START MATERIAL PROVIDED

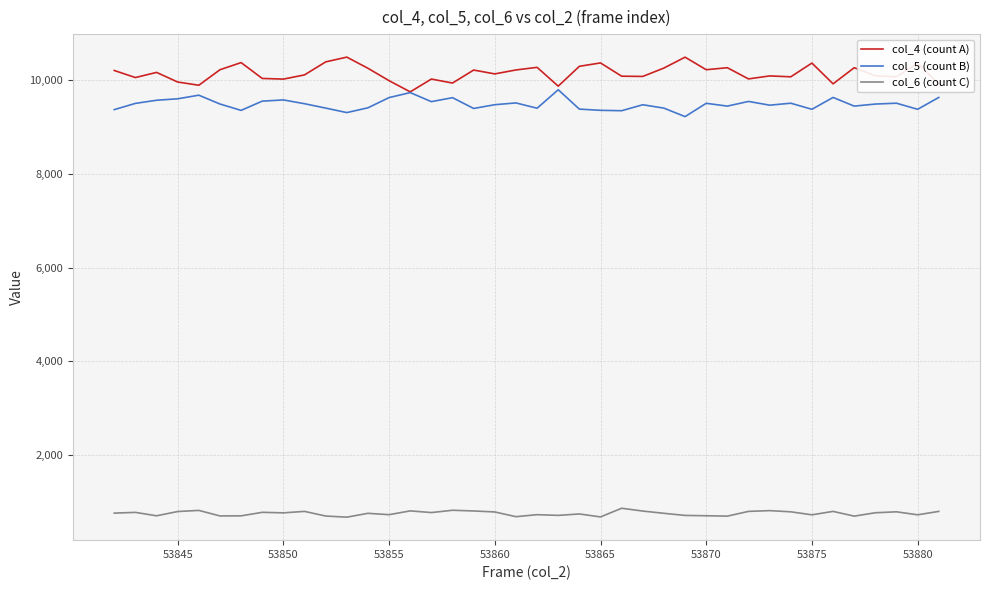

In col_5 (count B), how many points are lower than both neighbors (excluding endpoints)?

12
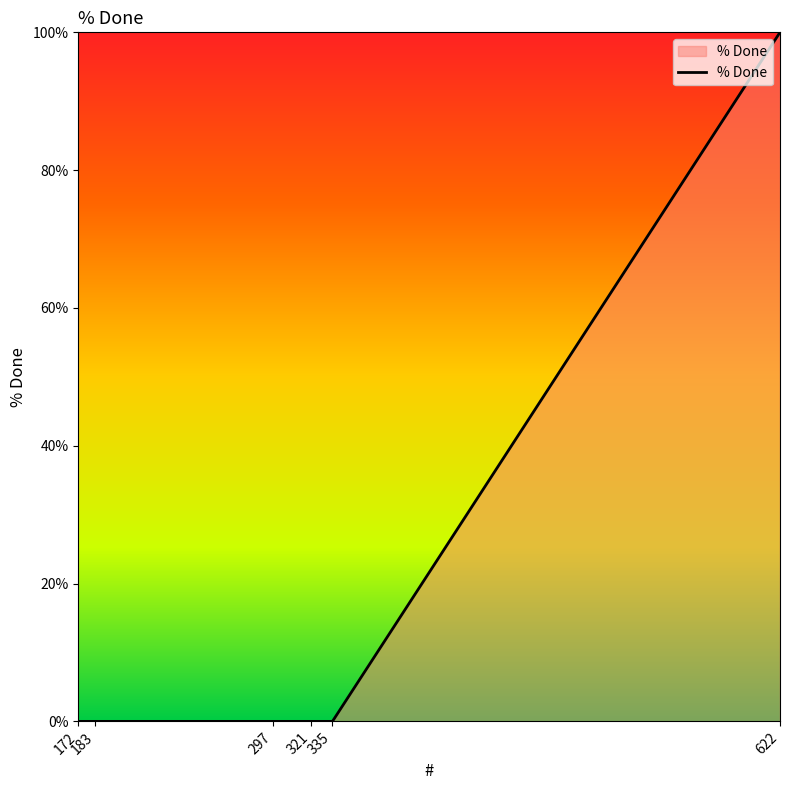

What is the difference between the maximum and minimum values?

100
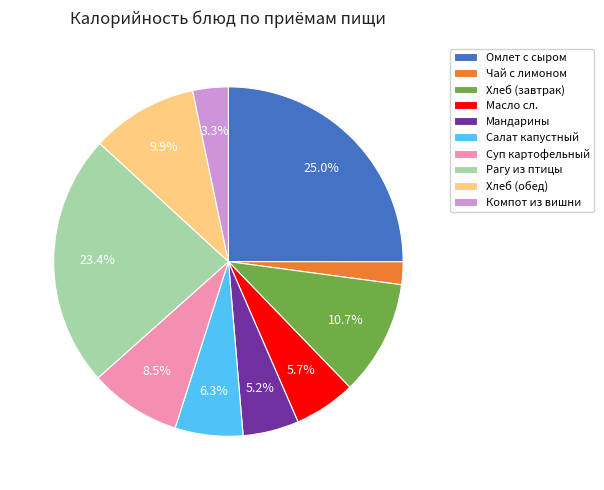

Is there a majority slice in this chart?

No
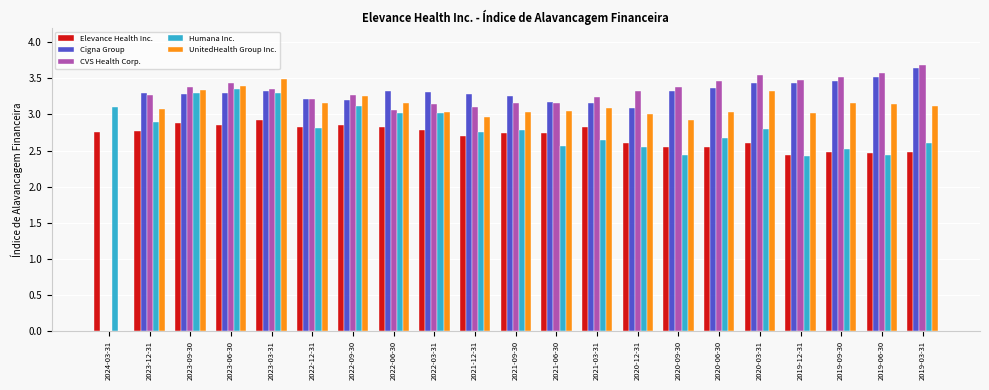

Are the bars grouped side by side (vs. stacked)?

Yes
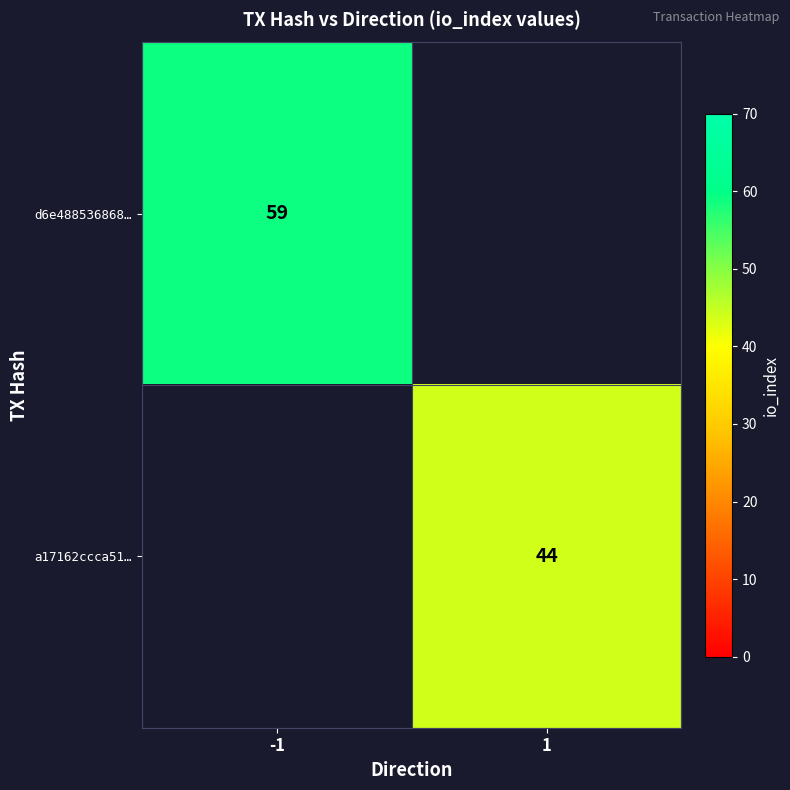

What is the maximum value shown in the chart?

59.0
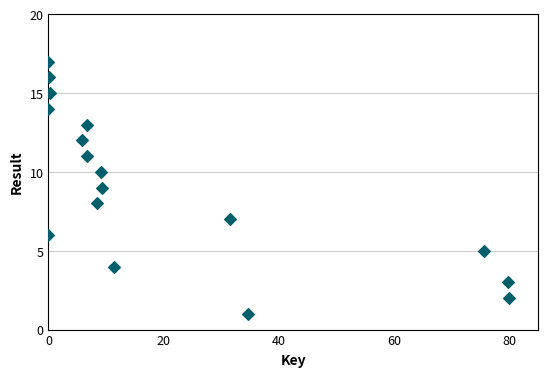

What is the range of Y values (max minus min)?

16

END MATERIAL PROVIDED

Rewrite all the records above, swapping "chart" for "graph" and leaving everything else unchanged. Omit the pictures from your version.

In col_5 (count B), how many points are lower than both neighbors (excluding endpoints)?

12

What is the difference between the maximum and minimum values?

100

Is there a majority slice in this graph?

No

Are the bars grouped side by side (vs. stacked)?

Yes

What is the maximum value shown in the graph?

59.0

What is the range of Y values (max minus min)?

16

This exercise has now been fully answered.